Seares: Nameless but it’s still pork

NINE senators realigned their pork barrel totaling P1.8 billion to specified projects in the 2014 national budget.

It’s in lump sums but chopped into smaller amounts from the P200 million previously allotted to each senator. The nine lawmakers introduced the amendments to the General Appropriation Act (GAA) of 2014.

Is it no longer pork barrel within the meaning of the Supreme Court (SC) decision declaring pork barrel illegal and unconstitutional?

The senators’ theory is that they have the authority as legislators to propose amendments, just as the president has the power to veto them.

What many people feared would happen despite the SC ruling abolishing the pork barrel seems to be happening.

The new smaller lump sums are not as bulky as in past appropriations but each senator that proposed the amounts still has discretion how to spend them.

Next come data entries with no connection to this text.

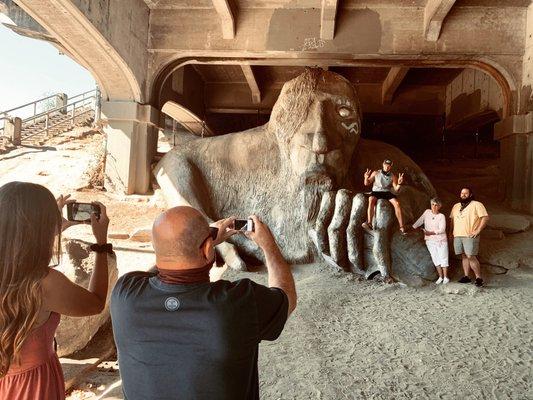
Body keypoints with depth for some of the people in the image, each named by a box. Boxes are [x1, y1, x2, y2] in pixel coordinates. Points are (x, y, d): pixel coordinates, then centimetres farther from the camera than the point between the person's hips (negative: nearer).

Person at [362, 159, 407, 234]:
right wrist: (366, 178, -17)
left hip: (387, 192, 1)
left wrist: (399, 183, -20)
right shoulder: (376, 173, 6)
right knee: (371, 200, -36)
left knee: (397, 203, -27)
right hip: (376, 192, -1)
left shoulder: (393, 176, 7)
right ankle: (369, 223, -47)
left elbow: (396, 189, 1)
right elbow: (366, 184, 5)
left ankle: (401, 226, -25)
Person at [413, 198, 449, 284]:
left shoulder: (441, 216, -8)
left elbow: (442, 229, -14)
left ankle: (445, 277, 12)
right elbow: (419, 221, 7)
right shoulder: (427, 212, 3)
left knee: (443, 258, 1)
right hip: (430, 241, 3)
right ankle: (440, 277, 18)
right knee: (435, 259, 8)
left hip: (441, 240, -3)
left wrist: (430, 233, -21)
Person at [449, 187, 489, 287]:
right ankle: (467, 276, 14)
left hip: (470, 236, -6)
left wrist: (478, 231, -14)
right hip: (457, 236, 6)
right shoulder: (456, 206, 18)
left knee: (470, 256, -11)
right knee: (464, 256, 8)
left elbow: (485, 217, -9)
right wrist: (451, 231, 16)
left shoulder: (476, 205, -2)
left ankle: (479, 278, 0)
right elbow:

Doing the spending is what the SC abhors as it amounts to executive work, entrusting to legislators the right not just to pick the project of their choice but, as it turned out, departments or NGOs that implement it. Discretion enables the rotten practice of lawmakers conniving with bureaucrats and NGOs and dividing the spoils among themselves.

Instruction

Even if no provision of the GAA expressly gives that discretion to legislators, it could be an implicit order to departments implementing the projects. Sen. Chiz Escudero was specific and categorical, “The instruction given to me in caucus was (that) each senator will decide what they will do with their original PDAF of P200 million.”

Though nameless, it still reeks of pork and is most probably still pork.